» PAGE EXTRACT
*** Begin section ***
# How to tell the age of a tortoise



## leahmae2079 (May 20, 2017)

Hello! I'm new to the tortoise world and have got a baby leopard tortoise. The shop I got him from was unsure of the age of him ( I call it a him as I liked the name humphrey). On a previous message they said 6 months but for a leopard he seems really small for 6 months. His shell is also a little soft but I will be getting chalk lumps and supplements. I was wondering if anyone could give a rough estimate on the age of him? Thanks


----------



## Tom (May 20, 2017)

The only way to know the age is to know the hatch date.

Most people do not start this species correctly and the dehydration slows their growth tremendously and sometimes does internal organ damage too.

Take a close up shot of the tip of the snout. Look for the egg tooth. If there is still an egg tooth, my educated guess would be that this tortoise is less than 6 weeks old. No egg tooth would mean more than 6 weeks old. This is the only way I know of to estimate the age of such a small one. It could be 12 months old and it just hasn't grown, or it could have hatched two weeks ago.
*** End section ***
» EXCERPTED RECORDS
*** Begin section ***
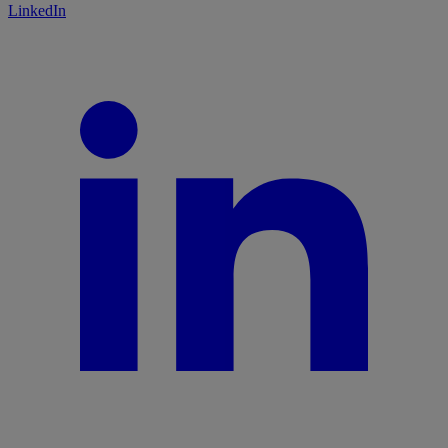
LinkedIn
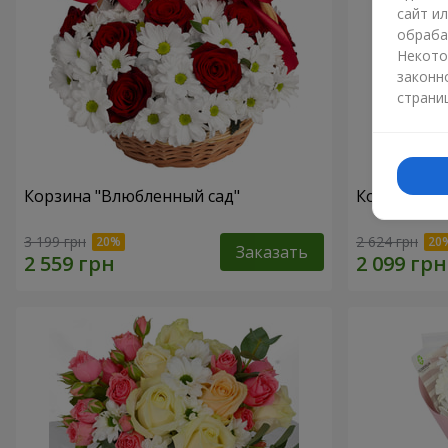
сайт и
обраба
Некото
законн
страни
Корзина "Влюбленный сад"
Композиция
3 199 грн
2 624 грн
Заказать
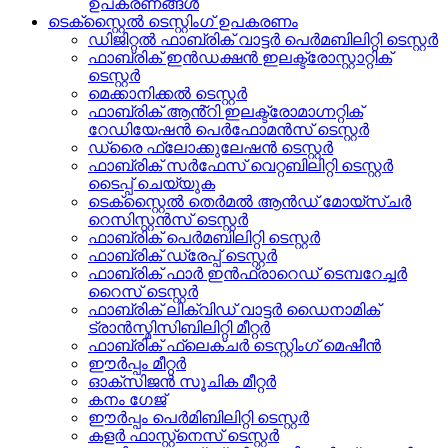
ഉപകരണങ്ങൾ
ടെക്സ്റ്റൈൽ ടെസ്റ്റിംഗ് ഉപകരണം
ഡിജിറ്റൽ ഫാബ്രിക് വാട്ടർ പെർമബിലിറ്റി ടെസ്റ്റർ
ഫാബ്രിക് ഇൻഡക്ഷൻ ഇലക്ട്രോസ്റ്റാറ്റിക്
ടെസ്റ്റർ
മെക്കാനിക്കൽ ടെസ്റ്റർ
ഫാബ്രിക് ആൻ്റി ഇലക്ട്രോമാഗ്നറ്റിക്
റേഡിയേഷൻ പെർഫോമൻസ് ടെസ്റ്റർ
ഡ്രൈ ഫ്ലോക്കുലേഷൻ ടെസ്റ്റർ
ഫാബ്രിക് സർഫേസ് വെറ്റബിലിറ്റി ടെസ്റ്റർ
ടൈപ്പ് ചെയ്യുക
ടെക്സ്റ്റൈൽ തെർമൽ ആൻഡ് മോയ്സ്ചർ
റെസിസ്റ്റൻസ് ടെസ്റ്റർ
ഫാബ്രിക് പെർമബിലിറ്റി ടെസ്റ്റർ
ഫാബ്രിക് ഡ്രേപ്പ് ടെസ്റ്റർ
ഫാബ്രിക് ഫാർ ഇൻഫ്രാറെഡ് ടെമ്പറേച്ചർ
റൈസ് ടെസ്റ്റർ
ഫാബ്രിക് ലിക്വിഡ് വാട്ടർ ഡൈനാമിക്
ട്രാൻസ്മിസിബിലിറ്റി മീറ്റർ
ഫാബ്രിക് ഫ്ലെക്‌ചർ ടെസ്റ്റിംഗ് മെഷീൻ
ഈർപ്പം മീറ്റർ
ഓക്സിജൻ സൂചിക മീറ്റർ
കനം ഗേജ്
ഈർപ്പം പെർമിബിലിറ്റി ടെസ്റ്റർ
കളർ ഫാസ്റ്റ്നെസ് ടെസ്റ്റർ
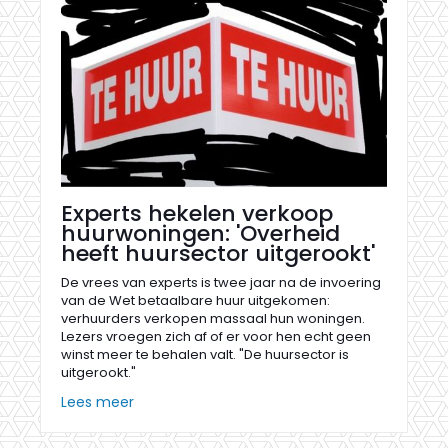
Experts hekelen verkoop
huurwoningen: 'Overheid
heeft huursector uitgerookt'
De vrees van experts is twee jaar na de invoering
van de Wet betaalbare huur uitgekomen:
verhuurders verkopen massaal hun woningen.
Lezers vroegen zich af of er voor hen echt geen
winst meer te behalen valt. "De huursector is
uitgerookt."
Lees meer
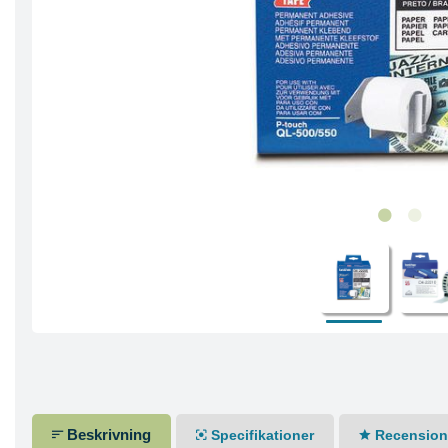
Beskrivning
Specifikationer
Recensione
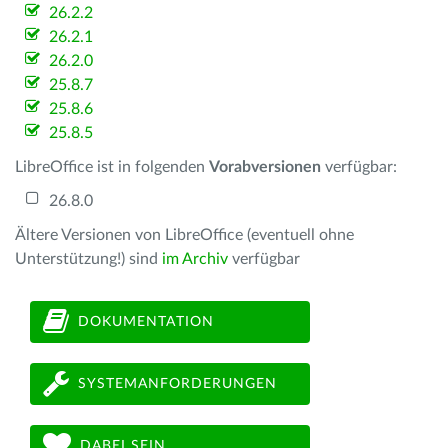
26.2.2
26.2.1
26.2.0
25.8.7
25.8.6
25.8.5
LibreOffice ist in folgenden
Vorabversionen
verfügbar:
26.8.0
Ältere Versionen von LibreOffice (eventuell ohne
Unterstützung!) sind
im Archiv
verfügbar
DOKUMENTATION
SYSTEMANFORDERUNGEN
DABEI SEIN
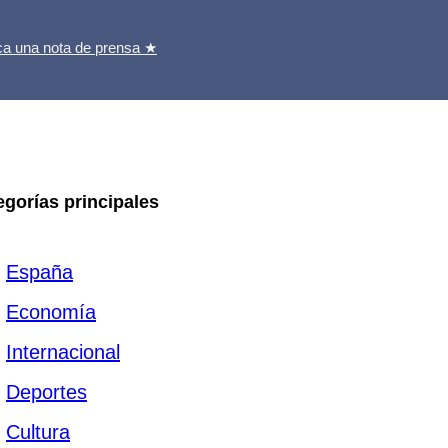
ca una nota de prensa ★
egorías principales
España
Economía
Internacional
Deportes
Cultura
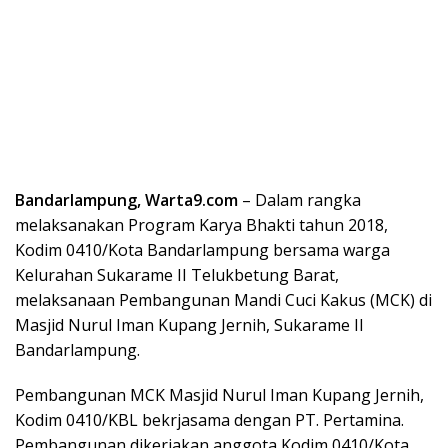
Bandarlampung, Warta9.com
– Dalam rangka
melaksanakan Program Karya Bhakti tahun 2018,
Kodim 0410/Kota Bandarlampung bersama warga
Kelurahan Sukarame II Telukbetung Barat,
melaksanaan Pembangunan Mandi Cuci Kakus (MCK) di
Masjid Nurul Iman Kupang Jernih, Sukarame II
Bandarlampung.
Pembangunan MCK Masjid Nurul Iman Kupang Jernih,
Kodim 0410/KBL bekrjasama dengan PT. Pertamina.
Pembangunan dikerjakan anggota Kodim 0410/Kota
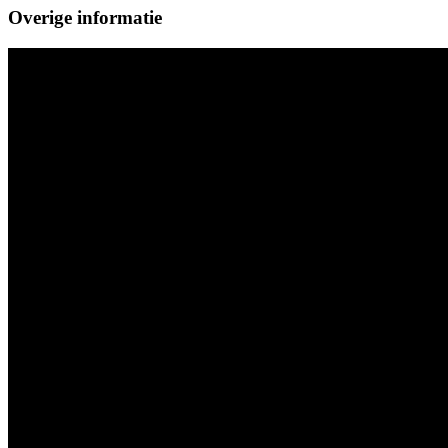
Overige informatie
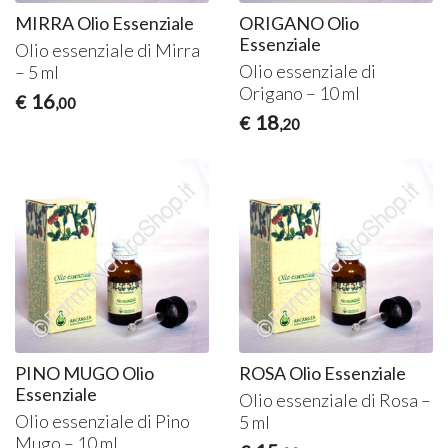
MIRRA Olio Essenziale
ORIGANO Olio
Essenziale
Olio essenziale di Mirra
Olio essenziale di
– 5 ml
Origano – 10 ml
16
€
,00
18
€
,20
PINO MUGO Olio
ROSA Olio Essenziale
Essenziale
Olio essenziale di Rosa –
Olio essenziale di Pino
5 ml
Mugo – 10 ml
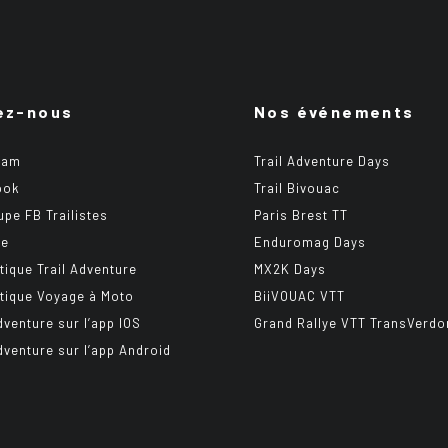
ez-nous
Nos événements
ram
Trail Adventure Days
ook
Trail Bivouac
upe FB Trailistes
Paris Brest TT
be
Enduromag Days
tique Trail Adventure
MX2K Days
tique Voyage à Moto
BiiVOUAC VTT
dventure sur l’app IOS
Grand Rallye VTT TransVerdo
Adventure sur l’app Android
*** End section ***
» ACTIONS TO TAKE
**1.** Quote the tortoise-age thread from "The only way to" to "organ damage too.".
**2.** Answer these about the tortoise-age thread:
(a) What species is the baby tortoise?
(b) What age did the shop give in a previous message?
(c) According to Tom, what does the absence of an egg tooth indicate?
**3.** Please proceed with the tortoise-age thread from the point where it stops.
The material comes from a separate source.

» ANSWERS IN ORDER
**1.**
The only way to know the age is to know the hatch date.

Most people do not start this species correctly and the dehydration slows their growth tremendously and sometimes does internal organ damage too.

**2.**
(a) A leopard tortoise.
(b) 6 months.
(c) That the tortoise is more than 6 weeks old.

**3.**
Here is the correct care info for this species. Most of what you read out there in the world is wrong:
http://www.tortoiseforum.org/threads/how-to-raise-a-healthy-sulcata-or-leopard-version-2-0.79895/
http://www.tortoiseforum.org/threads/beginner-mistakes.45180/


----------



## deadheadvet (May 20, 2017)

young.


----------



## Yvonne G (May 20, 2017)

Six months is a little on the high side. There's not much new growth from when he hatched out of the egg.


----------



## Dogo (May 18, 2019)

Idk either but i was wondering the same thing about my sulcata tortoise


----------



## flowerlab (May 21, 2019)

Wish I could, wow! Good looking guy.


----------



## TammyJ (May 24, 2019)

He is a beautiful little guy! Make sure you read the stuff about the correct humidity level and temperatures for that species.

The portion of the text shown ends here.